🤖 AI Summary
Urban-scale traffic flow forecasting faces significant challenges due to sparse and biased observations, as well as the lack of principled uncertainty modeling; existing methods predominantly yield deterministic point estimates with limited generalizability. To address this, we propose the first pre-trained probabilistic Transformer framework designed for cross-city generalization: it models traffic flow as an aggregation of trajectory distributions and enables heterogeneous fusion of real-time observations, historical trajectories, and road network topology. Our approach adopts a “large-scale simulation pre-training + city-specific fine-tuning” paradigm, jointly achieving calibrated uncertainty quantification and scalable deployment. Evaluated on real-world datasets, our method substantially outperforms state-of-the-art baselines—particularly under extreme sparsity—delivering marked improvements in both predictive accuracy and probabilistic calibration.
📝 Abstract
City-scale traffic volume prediction plays a pivotal role in intelligent transportation systems, yet remains a challenge due to the inherent incompleteness and bias in observational data. Although deep learning-based methods have shown considerable promise, most existing approaches produce deterministic point estimates, thereby neglecting the uncertainty arising from unobserved traffic flows. Furthermore, current models are typically trained in a city-specific manner, which hinders their generalizability and limits scalability across diverse urban contexts.
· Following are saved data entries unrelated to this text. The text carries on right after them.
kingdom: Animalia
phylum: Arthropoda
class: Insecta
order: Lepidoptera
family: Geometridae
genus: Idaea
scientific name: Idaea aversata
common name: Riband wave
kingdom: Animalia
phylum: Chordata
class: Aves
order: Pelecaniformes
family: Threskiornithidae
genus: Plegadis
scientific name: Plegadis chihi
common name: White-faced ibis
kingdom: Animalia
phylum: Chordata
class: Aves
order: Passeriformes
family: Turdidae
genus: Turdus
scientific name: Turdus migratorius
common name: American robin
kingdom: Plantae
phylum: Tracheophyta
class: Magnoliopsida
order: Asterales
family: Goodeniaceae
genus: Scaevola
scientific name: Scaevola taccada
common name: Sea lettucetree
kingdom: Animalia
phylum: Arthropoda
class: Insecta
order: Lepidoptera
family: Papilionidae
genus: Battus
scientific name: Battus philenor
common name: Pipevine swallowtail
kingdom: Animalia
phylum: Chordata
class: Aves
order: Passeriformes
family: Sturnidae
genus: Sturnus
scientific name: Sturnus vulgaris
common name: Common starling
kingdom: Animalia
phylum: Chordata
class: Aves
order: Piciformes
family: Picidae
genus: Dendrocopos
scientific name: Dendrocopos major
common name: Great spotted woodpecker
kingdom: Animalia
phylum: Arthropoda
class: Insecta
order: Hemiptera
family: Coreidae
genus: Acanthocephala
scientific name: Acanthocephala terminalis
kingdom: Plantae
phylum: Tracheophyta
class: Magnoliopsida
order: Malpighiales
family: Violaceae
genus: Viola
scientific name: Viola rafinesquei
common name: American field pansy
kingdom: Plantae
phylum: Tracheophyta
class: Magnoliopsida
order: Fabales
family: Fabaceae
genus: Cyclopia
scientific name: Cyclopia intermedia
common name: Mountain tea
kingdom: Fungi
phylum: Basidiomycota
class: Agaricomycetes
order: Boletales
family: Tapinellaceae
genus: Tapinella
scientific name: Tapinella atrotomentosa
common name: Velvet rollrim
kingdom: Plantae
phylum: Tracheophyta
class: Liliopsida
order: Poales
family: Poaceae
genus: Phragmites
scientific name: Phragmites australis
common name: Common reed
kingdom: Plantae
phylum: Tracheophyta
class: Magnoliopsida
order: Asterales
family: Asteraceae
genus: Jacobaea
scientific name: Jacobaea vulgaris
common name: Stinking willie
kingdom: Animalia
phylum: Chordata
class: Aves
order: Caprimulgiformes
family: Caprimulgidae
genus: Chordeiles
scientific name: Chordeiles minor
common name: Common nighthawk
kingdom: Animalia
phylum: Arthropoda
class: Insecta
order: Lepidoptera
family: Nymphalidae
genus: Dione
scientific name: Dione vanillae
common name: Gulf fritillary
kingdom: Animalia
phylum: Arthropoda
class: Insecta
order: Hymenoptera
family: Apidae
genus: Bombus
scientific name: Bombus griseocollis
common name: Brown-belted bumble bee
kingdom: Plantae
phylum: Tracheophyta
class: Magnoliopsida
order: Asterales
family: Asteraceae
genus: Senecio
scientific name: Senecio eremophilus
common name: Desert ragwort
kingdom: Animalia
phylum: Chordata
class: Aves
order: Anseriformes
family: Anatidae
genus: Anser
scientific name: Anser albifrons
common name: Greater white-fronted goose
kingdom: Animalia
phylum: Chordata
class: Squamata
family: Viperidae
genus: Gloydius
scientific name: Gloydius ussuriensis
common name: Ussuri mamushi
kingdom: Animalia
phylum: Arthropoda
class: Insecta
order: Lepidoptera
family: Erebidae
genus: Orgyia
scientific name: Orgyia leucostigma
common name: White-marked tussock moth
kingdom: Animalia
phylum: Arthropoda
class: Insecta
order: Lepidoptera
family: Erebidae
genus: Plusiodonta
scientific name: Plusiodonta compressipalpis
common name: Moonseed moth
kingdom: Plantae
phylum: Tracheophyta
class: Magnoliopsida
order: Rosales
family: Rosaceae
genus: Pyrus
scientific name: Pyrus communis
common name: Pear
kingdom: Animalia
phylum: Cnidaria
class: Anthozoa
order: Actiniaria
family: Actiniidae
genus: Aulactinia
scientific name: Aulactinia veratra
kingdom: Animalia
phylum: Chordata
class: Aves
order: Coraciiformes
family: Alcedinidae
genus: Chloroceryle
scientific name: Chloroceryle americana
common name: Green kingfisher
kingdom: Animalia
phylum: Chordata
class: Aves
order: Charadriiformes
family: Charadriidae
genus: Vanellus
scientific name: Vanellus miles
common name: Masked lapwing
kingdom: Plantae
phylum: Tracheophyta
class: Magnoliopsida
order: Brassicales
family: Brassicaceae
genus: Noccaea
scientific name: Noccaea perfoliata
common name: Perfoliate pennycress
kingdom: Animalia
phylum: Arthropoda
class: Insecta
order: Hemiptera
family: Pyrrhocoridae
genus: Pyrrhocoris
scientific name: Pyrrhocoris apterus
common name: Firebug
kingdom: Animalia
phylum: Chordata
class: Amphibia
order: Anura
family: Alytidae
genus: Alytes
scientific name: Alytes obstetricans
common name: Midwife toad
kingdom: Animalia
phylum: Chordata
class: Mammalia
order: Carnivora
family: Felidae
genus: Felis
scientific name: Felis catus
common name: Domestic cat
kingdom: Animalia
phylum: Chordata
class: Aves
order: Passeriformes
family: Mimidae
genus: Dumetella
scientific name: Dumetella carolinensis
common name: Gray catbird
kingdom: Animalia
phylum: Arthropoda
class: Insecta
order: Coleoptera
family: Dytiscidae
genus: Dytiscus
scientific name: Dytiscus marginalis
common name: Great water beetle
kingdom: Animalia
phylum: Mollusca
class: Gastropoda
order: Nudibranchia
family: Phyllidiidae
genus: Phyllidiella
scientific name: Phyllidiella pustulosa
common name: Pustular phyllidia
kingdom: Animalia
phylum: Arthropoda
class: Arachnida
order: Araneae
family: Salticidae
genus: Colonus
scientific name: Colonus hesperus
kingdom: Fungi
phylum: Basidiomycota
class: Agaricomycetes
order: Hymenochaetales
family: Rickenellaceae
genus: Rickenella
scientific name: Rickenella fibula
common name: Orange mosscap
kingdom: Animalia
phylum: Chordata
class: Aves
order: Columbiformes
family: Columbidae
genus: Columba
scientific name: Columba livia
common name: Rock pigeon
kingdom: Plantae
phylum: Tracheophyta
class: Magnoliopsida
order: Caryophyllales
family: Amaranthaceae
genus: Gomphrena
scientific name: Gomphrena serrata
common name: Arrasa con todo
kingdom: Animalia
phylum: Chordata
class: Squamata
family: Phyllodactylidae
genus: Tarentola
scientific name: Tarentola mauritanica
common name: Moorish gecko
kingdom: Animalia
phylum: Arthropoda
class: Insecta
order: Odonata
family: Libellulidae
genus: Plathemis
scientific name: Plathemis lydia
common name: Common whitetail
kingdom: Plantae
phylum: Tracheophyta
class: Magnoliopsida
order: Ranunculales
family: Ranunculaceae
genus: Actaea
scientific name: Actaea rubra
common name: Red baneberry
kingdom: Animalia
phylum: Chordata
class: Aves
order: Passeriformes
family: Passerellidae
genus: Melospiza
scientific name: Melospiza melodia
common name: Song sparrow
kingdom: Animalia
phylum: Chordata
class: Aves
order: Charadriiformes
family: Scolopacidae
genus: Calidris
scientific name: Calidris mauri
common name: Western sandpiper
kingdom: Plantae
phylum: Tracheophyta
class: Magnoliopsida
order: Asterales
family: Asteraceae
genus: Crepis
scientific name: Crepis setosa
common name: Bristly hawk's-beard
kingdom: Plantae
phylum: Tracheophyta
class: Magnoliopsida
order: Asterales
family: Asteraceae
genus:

To overcome these limitations, we introduce TrafficPPT, a Pretrained Probabilistic Transformer designed to model traffic volume as a distributional aggregation of trajectories. Our framework fuses heterogeneous data sources-including real-time observations, historical trajectory data, and road network topology-enabling robust and uncertainty-aware traffic inference. TrafficPPT is initially pretrained on large-scale simulated data spanning multiple urban scenarios, and later fine-tuned on target cities to ensure effective domain adaptation. Experiments on real-world datasets show that TrafficPPT consistently surpasses state-of-the-art baselines, particularly under conditions of extreme data sparsity. Code will be open.